• [About this task] Please say how many lines in the records below contain the word "passthrough". Give the number and nothing more.

>>>>>

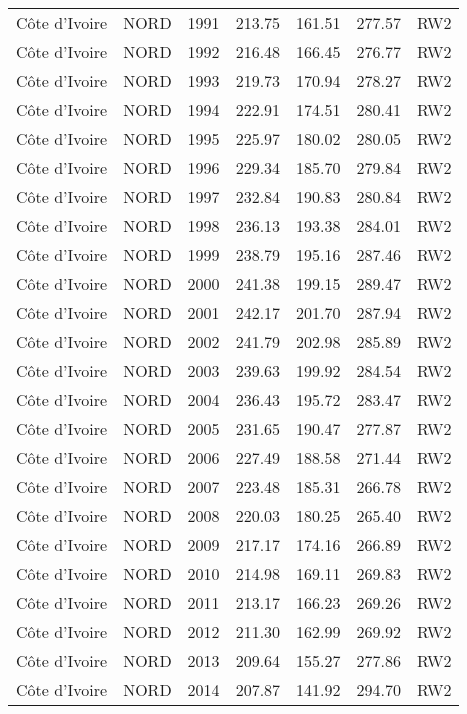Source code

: \begin{longtable}{lllrrrl}
  C\^{o}te d'Ivoire & NORD & 1991 & 213.75 & 161.51 & 277.57 & RW2 \\ 
  C\^{o}te d'Ivoire & NORD & 1992 & 216.48 & 166.45 & 276.77 & RW2 \\ 
  C\^{o}te d'Ivoire & NORD & 1993 & 219.73 & 170.94 & 278.27 & RW2 \\ 
  C\^{o}te d'Ivoire & NORD & 1994 & 222.91 & 174.51 & 280.41 & RW2 \\ 
  C\^{o}te d'Ivoire & NORD & 1995 & 225.97 & 180.02 & 280.05 & RW2 \\ 
  C\^{o}te d'Ivoire & NORD & 1996 & 229.34 & 185.70 & 279.84 & RW2 \\ 
  C\^{o}te d'Ivoire & NORD & 1997 & 232.84 & 190.83 & 280.84 & RW2 \\ 
  C\^{o}te d'Ivoire & NORD & 1998 & 236.13 & 193.38 & 284.01 & RW2 \\ 
  C\^{o}te d'Ivoire & NORD & 1999 & 238.79 & 195.16 & 287.46 & RW2 \\ 
  C\^{o}te d'Ivoire & NORD & 2000 & 241.38 & 199.15 & 289.47 & RW2 \\ 
  C\^{o}te d'Ivoire & NORD & 2001 & 242.17 & 201.70 & 287.94 & RW2 \\ 
  C\^{o}te d'Ivoire & NORD & 2002 & 241.79 & 202.98 & 285.89 & RW2 \\ 
  C\^{o}te d'Ivoire & NORD & 2003 & 239.63 & 199.92 & 284.54 & RW2 \\ 
  C\^{o}te d'Ivoire & NORD & 2004 & 236.43 & 195.72 & 283.47 & RW2 \\ 
  C\^{o}te d'Ivoire & NORD & 2005 & 231.65 & 190.47 & 277.87 & RW2 \\ 
  C\^{o}te d'Ivoire & NORD & 2006 & 227.49 & 188.58 & 271.44 & RW2 \\ 
  C\^{o}te d'Ivoire & NORD & 2007 & 223.48 & 185.31 & 266.78 & RW2 \\ 
  C\^{o}te d'Ivoire & NORD & 2008 & 220.03 & 180.25 & 265.40 & RW2 \\ 
  C\^{o}te d'Ivoire & NORD & 2009 & 217.17 & 174.16 & 266.89 & RW2 \\ 
  C\^{o}te d'Ivoire & NORD & 2010 & 214.98 & 169.11 & 269.83 & RW2 \\ 
  C\^{o}te d'Ivoire & NORD & 2011 & 213.17 & 166.23 & 269.26 & RW2 \\ 
  C\^{o}te d'Ivoire & NORD & 2012 & 211.30 & 162.99 & 269.92 & RW2 \\ 
  C\^{o}te d'Ivoire & NORD & 2013 & 209.64 & 155.27 & 277.86 & RW2 \\ 
  C\^{o}te d'Ivoire & NORD & 2014 & 207.87 & 141.92 & 294.70 & RW2 \\ 

\end{longtable}
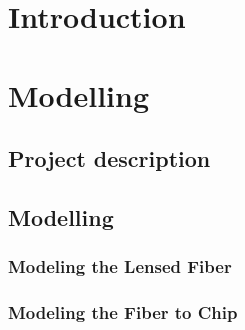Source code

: 
\chapter{Introduction}


%
%
%
%
%
%

\chapter{Modelling}

\newpage
\section{Project description}

\newpage
\section{Modelling}

\subsection{Modeling the Lensed Fiber}

\subsection{Modeling the Fiber to Chip}




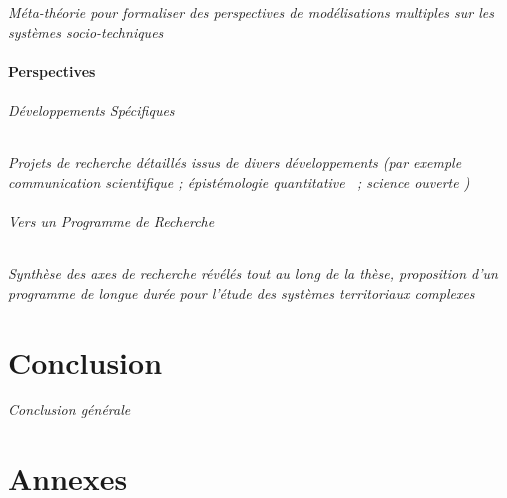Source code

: \textit{Méta-théorie pour formaliser des perspectives de modélisations multiples sur les systèmes socio-techniques} 



\subsection{Perspectives}

\paragraph{Développements Spécifiques}

\textit{Projets de recherche détaillés issus de divers développements (par exemple communication scientifique 
\cite{serra2016game} ; épistémologie quantitative~\cite{raimbault2016techno} ; science ouverte
\cite{cybergeo20})}

\paragraph{Vers un Programme de Recherche}

\textit{Synthèse des axes de recherche révélés tout au long de la thèse, proposition d'un programme de longue durée pour l'étude des systèmes territoriaux complexes}



\part*{Conclusion}

\textit{Conclusion générale}



\part*{Annexes}








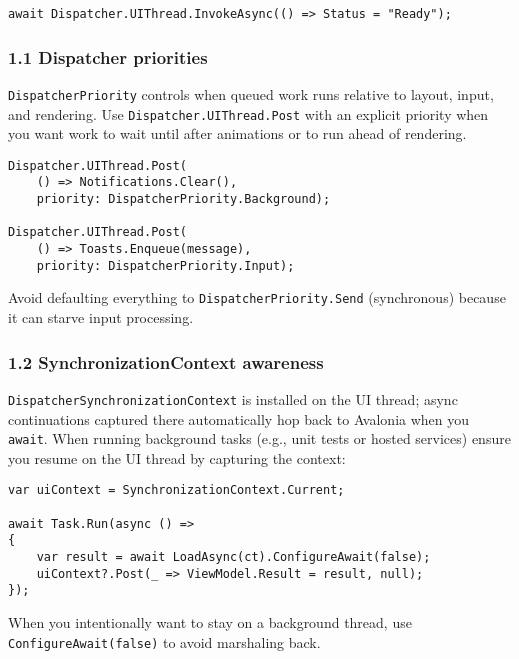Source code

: \begin{lstlisting}
await Dispatcher.UIThread.InvokeAsync(() => Status = "Ready");
\end{lstlisting}

\subsubsection{1.1 Dispatcher priorities}\label{dispatcher-priorities}

\passthrough{\lstinline!DispatcherPriority!} controls when queued work
runs relative to layout, input, and rendering. Use
\passthrough{\lstinline!Dispatcher.UIThread.Post!} with an explicit
priority when you want work to wait until after animations or to run
ahead of rendering.

\begin{lstlisting}
Dispatcher.UIThread.Post(
    () => Notifications.Clear(),
    priority: DispatcherPriority.Background);

Dispatcher.UIThread.Post(
    () => Toasts.Enqueue(message),
    priority: DispatcherPriority.Input);
\end{lstlisting}

Avoid defaulting everything to
\passthrough{\lstinline!DispatcherPriority.Send!} (synchronous) because
it can starve input processing.

\subsubsection{1.2 SynchronizationContext
awareness}\label{synchronizationcontext-awareness}

\passthrough{\lstinline!DispatcherSynchronizationContext!} is installed
on the UI thread; async continuations captured there automatically hop
back to Avalonia when you \passthrough{\lstinline!await!}. When running
background tasks (e.g., unit tests or hosted services) ensure you resume
on the UI thread by capturing the context:

\begin{lstlisting}
var uiContext = SynchronizationContext.Current;

await Task.Run(async () =>
{
    var result = await LoadAsync(ct).ConfigureAwait(false);
    uiContext?.Post(_ => ViewModel.Result = result, null);
});
\end{lstlisting}

When you intentionally want to stay on a background thread, use
\passthrough{\lstinline!ConfigureAwait(false)!} to avoid marshaling
back.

<<<<<

• [Exercise output] 6